-- Opening Marker --

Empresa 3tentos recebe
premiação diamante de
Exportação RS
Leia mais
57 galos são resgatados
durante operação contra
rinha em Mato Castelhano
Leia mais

-- Closing Marker --

**ACTION ITEM**
Output all of the material exactly as written.

**OUTPUT FOR THIS EXERCISE**
Empresa 3tentos recebe
premiação diamante de
Exportação RS
Leia mais
57 galos são resgatados
durante operação contra
rinha em Mato Castelhano
Leia mais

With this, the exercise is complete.